The European Commission opened an infringement procedure against Austria in January 2019, and now a lawsuit is following after the government failed to allay Commission concerns that the indexation of family benefits are discriminatory. EURACTIV Germany reports.
The Commission decided on Thursday (14 May) to refer Austria to the European Court of Justice. The complaint centres on a law on the indexation of family benefits which has been in force since 1 January 2019.
Since then, the amount of family benefits for EU citizens working in Austria has depended on the cost of living in the country where their children live. This particularly affects workers from Eastern European member states, whose salaries, allowances and tax benefits have been reduced.
Suspecting discriminatory measures incompatible with EU law, the Commission opened the infringement proceedings the same month. Austria received a letter of formal notice from the Commission to stop or adapt the measures.
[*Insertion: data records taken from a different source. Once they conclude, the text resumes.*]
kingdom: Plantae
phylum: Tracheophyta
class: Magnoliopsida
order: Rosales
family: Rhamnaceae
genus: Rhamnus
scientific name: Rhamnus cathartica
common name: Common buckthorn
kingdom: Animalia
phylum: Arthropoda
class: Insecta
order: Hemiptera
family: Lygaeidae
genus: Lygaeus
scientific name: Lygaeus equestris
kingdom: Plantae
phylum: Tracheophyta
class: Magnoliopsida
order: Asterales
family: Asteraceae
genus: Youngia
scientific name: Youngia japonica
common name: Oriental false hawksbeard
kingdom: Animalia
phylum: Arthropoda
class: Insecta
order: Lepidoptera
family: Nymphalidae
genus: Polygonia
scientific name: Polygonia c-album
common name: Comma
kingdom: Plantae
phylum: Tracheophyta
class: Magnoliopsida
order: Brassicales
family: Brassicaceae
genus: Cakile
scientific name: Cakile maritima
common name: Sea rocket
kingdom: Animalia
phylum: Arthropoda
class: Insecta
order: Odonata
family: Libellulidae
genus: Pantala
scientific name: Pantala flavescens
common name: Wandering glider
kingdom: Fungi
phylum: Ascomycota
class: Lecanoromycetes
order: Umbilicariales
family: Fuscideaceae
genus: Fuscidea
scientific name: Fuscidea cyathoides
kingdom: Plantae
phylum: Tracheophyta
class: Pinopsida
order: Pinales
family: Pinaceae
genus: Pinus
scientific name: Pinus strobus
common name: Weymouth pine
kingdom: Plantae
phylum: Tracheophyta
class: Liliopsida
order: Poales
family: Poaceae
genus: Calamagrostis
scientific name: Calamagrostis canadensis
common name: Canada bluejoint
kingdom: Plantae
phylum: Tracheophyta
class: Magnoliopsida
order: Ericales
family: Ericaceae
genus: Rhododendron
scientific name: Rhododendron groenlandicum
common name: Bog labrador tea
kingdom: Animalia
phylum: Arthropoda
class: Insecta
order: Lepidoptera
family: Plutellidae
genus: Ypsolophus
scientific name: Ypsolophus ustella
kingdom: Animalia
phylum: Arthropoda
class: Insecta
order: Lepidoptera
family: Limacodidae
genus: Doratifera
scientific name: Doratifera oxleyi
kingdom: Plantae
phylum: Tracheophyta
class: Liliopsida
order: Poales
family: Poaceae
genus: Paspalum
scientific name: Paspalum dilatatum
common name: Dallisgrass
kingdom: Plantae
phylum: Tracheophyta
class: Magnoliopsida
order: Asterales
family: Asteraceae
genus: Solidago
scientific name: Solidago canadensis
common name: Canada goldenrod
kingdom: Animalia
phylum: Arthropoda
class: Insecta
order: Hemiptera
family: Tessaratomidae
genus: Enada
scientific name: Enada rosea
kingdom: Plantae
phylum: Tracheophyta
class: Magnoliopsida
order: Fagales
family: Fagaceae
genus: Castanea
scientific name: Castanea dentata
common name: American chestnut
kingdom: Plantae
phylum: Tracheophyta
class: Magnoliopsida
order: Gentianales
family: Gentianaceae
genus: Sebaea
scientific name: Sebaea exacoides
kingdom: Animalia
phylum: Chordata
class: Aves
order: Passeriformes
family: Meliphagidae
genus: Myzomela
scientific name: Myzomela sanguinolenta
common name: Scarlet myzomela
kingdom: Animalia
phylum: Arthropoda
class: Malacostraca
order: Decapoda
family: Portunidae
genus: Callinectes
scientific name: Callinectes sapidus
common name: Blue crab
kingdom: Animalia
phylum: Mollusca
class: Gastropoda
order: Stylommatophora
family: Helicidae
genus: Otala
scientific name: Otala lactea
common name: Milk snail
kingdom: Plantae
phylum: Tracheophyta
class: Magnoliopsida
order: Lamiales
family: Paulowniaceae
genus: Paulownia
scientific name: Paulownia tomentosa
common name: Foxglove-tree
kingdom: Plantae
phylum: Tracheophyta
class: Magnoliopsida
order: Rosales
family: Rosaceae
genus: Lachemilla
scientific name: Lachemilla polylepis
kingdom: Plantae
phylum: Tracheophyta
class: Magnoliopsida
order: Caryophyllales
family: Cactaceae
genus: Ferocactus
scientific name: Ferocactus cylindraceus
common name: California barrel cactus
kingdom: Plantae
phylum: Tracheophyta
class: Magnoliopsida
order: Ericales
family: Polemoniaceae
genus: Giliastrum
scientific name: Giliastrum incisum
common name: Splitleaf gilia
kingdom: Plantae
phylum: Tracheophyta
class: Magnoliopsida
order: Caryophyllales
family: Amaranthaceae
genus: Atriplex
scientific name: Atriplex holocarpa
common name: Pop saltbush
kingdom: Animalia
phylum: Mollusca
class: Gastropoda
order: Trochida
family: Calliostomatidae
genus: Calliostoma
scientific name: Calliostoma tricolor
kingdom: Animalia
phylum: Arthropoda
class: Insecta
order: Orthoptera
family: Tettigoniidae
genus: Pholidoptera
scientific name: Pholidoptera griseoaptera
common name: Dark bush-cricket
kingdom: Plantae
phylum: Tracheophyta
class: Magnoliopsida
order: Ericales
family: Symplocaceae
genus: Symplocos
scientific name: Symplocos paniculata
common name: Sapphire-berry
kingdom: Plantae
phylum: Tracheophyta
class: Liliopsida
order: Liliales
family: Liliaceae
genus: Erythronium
Attempts by the Austrian government to allay the Commission’s concerns failed.
According to the Commission, the law violates the “principle of equal treatment of workers from other Member States as regards social and tax advantages” of an EU regulation.
Specifically, the Commission argues in a press release that “the fact that the cost of living in another member state is considered to be lower than in Austria is not decisive for the granting of a benefit, as it is paid as a lump sum without reference to the actual maintenance costs for a child.”
The Austrian government takes a different view. “Due to the different cost of living in the EU, the indexation of family allowances is a question of justice,” European Minister Karoline Edtstadler (ÖVP) told EURACTIV Germany.
She takes note of the complaint to the European Court of Justice, saying that it is now necessary to “wait and see” how the proceedings progress.
The indexation of family benefits was a project of the former coalition between ÖVP and far-right FPÖ, which they reached agreement on as early as 2018. Even then, Austrian EU law experts had concerns.